Preguntarse quién o quiénes son los responsables de la tragedia es casi proponer una discusión bizantina, larga y sin sentido, porque la respuesta la sabemos: todos son responsables. Es la concreción de Fuenteovejuna, no porque la comunidad busque justicia y sus integrantes no cometan la criminal delación, sino porque todos cerraron los ojos y oídos para no ver y no escuchar a los migrantes; aunque, en realidad, qué podían ver y escuchar si ellos son fantasmas.
La migración forzada es consecuencia de un sistema que excluye, golpea y quita siempre a quienes tienen poco y pasan a tener nada, a quienes sólo poseen su rabia y su desesperación. Por eso huyen. No salen voluntariamente. Corren, se esconden, murmullan y pagan para que la sombra de la inhumanidad no los alcance.
No murieron en «donde comienza la Patria», como orgullamente se dice de Chiapas, sino en donde termina, al final de todo, al inicio de nada.
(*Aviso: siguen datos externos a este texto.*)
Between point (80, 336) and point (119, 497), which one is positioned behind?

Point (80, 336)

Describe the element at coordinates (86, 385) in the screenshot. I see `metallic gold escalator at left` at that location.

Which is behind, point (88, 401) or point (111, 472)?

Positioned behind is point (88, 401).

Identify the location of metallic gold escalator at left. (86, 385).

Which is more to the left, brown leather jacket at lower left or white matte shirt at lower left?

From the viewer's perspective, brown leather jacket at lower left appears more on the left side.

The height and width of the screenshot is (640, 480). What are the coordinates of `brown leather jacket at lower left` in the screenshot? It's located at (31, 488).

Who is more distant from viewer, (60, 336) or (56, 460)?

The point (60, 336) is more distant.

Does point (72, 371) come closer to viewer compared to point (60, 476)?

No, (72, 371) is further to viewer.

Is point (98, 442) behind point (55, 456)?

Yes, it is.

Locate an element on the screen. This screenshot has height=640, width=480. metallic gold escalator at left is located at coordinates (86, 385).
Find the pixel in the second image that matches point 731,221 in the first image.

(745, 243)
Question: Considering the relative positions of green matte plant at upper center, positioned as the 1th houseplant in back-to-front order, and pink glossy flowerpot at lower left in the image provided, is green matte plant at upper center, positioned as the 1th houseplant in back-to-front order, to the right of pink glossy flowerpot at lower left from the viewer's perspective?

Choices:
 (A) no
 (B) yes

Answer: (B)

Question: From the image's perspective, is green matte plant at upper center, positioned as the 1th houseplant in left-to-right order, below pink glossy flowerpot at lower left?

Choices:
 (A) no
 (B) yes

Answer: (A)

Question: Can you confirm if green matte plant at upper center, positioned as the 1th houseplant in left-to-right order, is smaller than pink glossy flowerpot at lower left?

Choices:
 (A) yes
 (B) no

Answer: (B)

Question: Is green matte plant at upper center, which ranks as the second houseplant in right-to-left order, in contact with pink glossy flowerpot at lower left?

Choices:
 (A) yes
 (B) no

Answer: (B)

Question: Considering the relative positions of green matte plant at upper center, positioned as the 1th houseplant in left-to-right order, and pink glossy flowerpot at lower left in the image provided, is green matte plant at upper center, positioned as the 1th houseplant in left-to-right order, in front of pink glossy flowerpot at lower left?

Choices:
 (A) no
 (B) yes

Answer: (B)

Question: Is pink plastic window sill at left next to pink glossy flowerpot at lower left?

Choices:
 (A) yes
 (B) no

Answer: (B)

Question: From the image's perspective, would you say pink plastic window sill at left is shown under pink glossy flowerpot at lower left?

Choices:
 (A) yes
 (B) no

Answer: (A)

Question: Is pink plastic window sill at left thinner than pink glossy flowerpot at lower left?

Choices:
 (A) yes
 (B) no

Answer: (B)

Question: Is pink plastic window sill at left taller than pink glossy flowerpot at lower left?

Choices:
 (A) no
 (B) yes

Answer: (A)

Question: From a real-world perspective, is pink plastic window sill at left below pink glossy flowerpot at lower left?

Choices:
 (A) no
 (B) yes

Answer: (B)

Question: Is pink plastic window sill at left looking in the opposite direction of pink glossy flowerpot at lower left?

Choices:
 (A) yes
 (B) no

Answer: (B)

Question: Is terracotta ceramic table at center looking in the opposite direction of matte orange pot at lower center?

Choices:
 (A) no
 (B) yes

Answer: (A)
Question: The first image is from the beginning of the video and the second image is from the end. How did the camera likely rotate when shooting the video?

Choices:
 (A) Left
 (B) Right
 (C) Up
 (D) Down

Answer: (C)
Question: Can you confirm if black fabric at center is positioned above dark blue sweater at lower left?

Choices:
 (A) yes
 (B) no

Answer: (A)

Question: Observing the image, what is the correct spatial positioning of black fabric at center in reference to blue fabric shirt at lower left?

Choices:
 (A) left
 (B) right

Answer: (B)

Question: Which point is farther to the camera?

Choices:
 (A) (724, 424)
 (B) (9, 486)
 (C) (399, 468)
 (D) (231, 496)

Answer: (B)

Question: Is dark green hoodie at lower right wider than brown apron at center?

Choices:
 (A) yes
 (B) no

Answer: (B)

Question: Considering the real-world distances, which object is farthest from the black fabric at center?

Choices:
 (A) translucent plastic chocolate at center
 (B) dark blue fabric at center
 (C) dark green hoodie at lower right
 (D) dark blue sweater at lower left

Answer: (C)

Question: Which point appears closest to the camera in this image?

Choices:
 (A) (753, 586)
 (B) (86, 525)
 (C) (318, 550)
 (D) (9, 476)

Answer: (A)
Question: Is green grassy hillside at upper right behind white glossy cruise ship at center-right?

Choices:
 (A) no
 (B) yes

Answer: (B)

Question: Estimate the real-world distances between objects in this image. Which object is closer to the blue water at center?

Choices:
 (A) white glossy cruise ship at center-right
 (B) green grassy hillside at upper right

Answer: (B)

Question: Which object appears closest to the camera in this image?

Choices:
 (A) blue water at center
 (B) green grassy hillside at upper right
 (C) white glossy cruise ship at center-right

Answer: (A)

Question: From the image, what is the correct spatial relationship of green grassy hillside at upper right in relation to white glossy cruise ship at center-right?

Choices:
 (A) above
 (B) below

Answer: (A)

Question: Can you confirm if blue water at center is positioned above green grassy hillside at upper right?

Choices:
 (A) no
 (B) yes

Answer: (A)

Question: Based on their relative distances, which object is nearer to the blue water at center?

El silencio de los muertos sólo se rasga por el llanto de sus deudos. A ellos les queda la tristeza por la pérdida y la desesperación por salir de su condición, de esa realidad que hizo que los otros se fueran.
Lo que ocurrió en Chiapas pasa en otras latitudes (Europa, África, América del Sur) y, en vez de mejorar las condiciones de las personas migrantes con una política responsable, seria y de carácter hemisférico, parece que la directriz es que cada quien se las arregle como pueda. El problema es estructural y así tiene que ser la solución. El fenómeno migratorio, que en la región latinoamericana es una crisis, no se resolverá con programas para «cuidar» a quienes migran —lo que sea que eso signifique—. No hay respuestas rápidas a esto, pero iniciar poniendo en el centro la dignidad humana sería un principio.
El conflicto, la violencia, la miseria, el horror y el dolor obligan a las personas a salir de sus países de origen. Las rutas que toman son cada vez más peligrosas y, seguramente, otros sucesos trágicos volverán a ocupar la discusión pública por unos días. Sí, por unos días; tal vez, unas semanas y nada más, porque en la era de la inmediatez todo pasa, todo se olvida.
Cerrar las fronteras, levantar muros y desplazar a fuerzas militares no evitará que la gente entre a un país. A decenas de personas se les arrebató la vida, pero el sueño será recogido por otras. La migración no se va a detener.